[dpdk-dev,v4,6/6] vhost: optimize cache access

Message ID 1472528164-54296-7-git-send-email-zhihong.wang@intel.com (mailing list archive)
State Superseded, archived
Delegated to: Yuanhan Liu
Headers

Commit Message

Zhihong Wang Aug. 30, 2016, 3:36 a.m. UTC
  This patch reorders the code to delay virtio header write to optimize cache
access efficiency for cases where the mrg_rxbuf feature is turned on. It
reduces CPU pipeline stall cycles significantly.

---
Changes in v3:

 1. Remove unnecessary memset which causes frontend stall on SNB & IVB.

 2. Rename variables to follow naming convention.

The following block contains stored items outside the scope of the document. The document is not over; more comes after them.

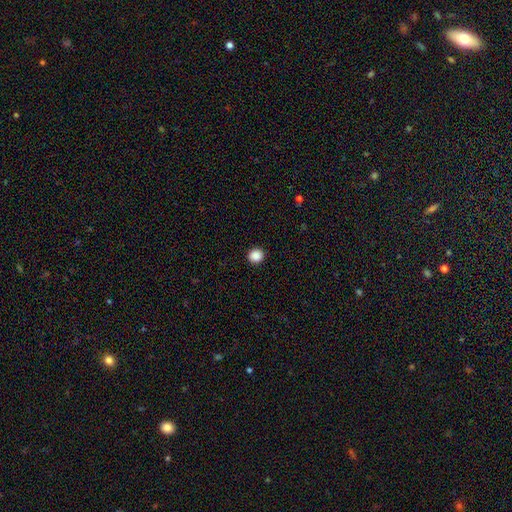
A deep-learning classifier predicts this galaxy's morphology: The model was most divided on "smooth or featured": smooth: 88%, star or artifact: 9%, featured or disk: 3%. More confident: merging — none (93%); how rounded — round (89%).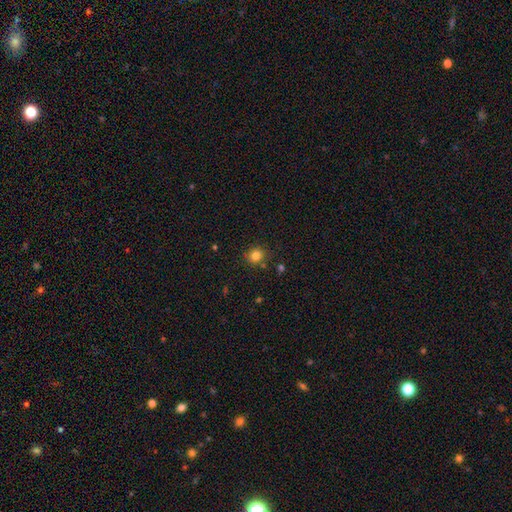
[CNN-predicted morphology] The model was most divided on "how rounded": round: 83%, in between: 16%, cigar-shaped: 1%. More confident: merging — none (83%); smooth or featured — smooth (82%).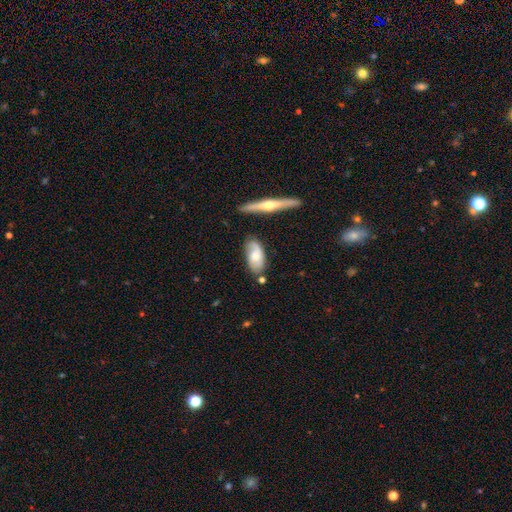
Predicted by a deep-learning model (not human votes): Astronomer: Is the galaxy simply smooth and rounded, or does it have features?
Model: featured or disk — 50% (runner-up: smooth, 44%).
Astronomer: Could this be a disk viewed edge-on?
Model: no — 82%.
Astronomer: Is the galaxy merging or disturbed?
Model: none — 64%.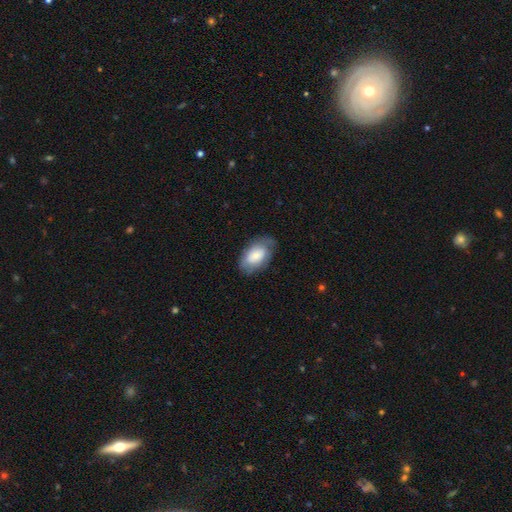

Signed-off-by: Zhihong Wang <zhihong.wang@intel.com>
---
 lib/librte_vhost/vhost_rxtx.c | 20 ++++++++++++++------
 1 file changed, 14 insertions(+), 6 deletions(-)
  

Patch

diff --git a/lib/librte_vhost/vhost_rxtx.c b/lib/librte_vhost/vhost_rxtx.c
index ddc7b21..fc5dc4a 100644
--- a/lib/librte_vhost/vhost_rxtx.c
+++ b/lib/librte_vhost/vhost_rxtx.c
@@ -196,6 +196,7 @@  enqueue_packet(struct virtio_net *dev, struct vhost_virtqueue *vq,
 	uint32_t mbuf_len;
 	uint32_t mbuf_avail;
 	uint32_t copy_len;
+	uint32_t copy_virtio_hdr;
 	uint32_t extra_buffers = 0;
 
 	/* start with the first mbuf of the packet */
@@ -210,12 +211,12 @@  enqueue_packet(struct virtio_net *dev, struct vhost_virtqueue *vq,
 	if (unlikely(!desc_addr))
 		goto error;
 
-	/* handle virtio header */
+	/*
+	 * handle virtio header, the actual write operation is delayed
+	 * for cache optimization, to reduce CPU pipeline stall cycles.
+	 */
 	virtio_hdr = (struct virtio_net_hdr_mrg_rxbuf *)(uintptr_t)desc_addr;
-	virtio_enqueue_offload(mbuf, &(virtio_hdr->hdr));
-	if (is_mrg_rxbuf)
-		virtio_hdr->num_buffers = extra_buffers + 1;
-
+	copy_virtio_hdr = 1;
 	vhost_log_write(dev, desc->addr, dev->vhost_hlen);
 	PRINT_PACKET(dev, (uintptr_t)desc_addr, dev->vhost_hlen, 0);
 	desc_offset = dev->vhost_hlen;
@@ -266,8 +267,15 @@  enqueue_packet(struct virtio_net *dev, struct vhost_virtqueue *vq,
 				goto error;
 		}
 
-		/* copy mbuf data */
+		/* copy virtio header and mbuf data */
 		copy_len = RTE_MIN(desc->len - desc_offset, mbuf_avail);
+		if (copy_virtio_hdr) {
+			copy_virtio_hdr = 0;
+			virtio_enqueue_offload(mbuf, &(virtio_hdr->hdr));
+			if (is_mrg_rxbuf)
+				virtio_hdr->num_buffers = extra_buffers + 1;
+		}
+
 		rte_memcpy((void *)(uintptr_t)desc_addr,
 				rte_pktmbuf_mtod_offset(mbuf, void *,
 					mbuf_len - mbuf_avail),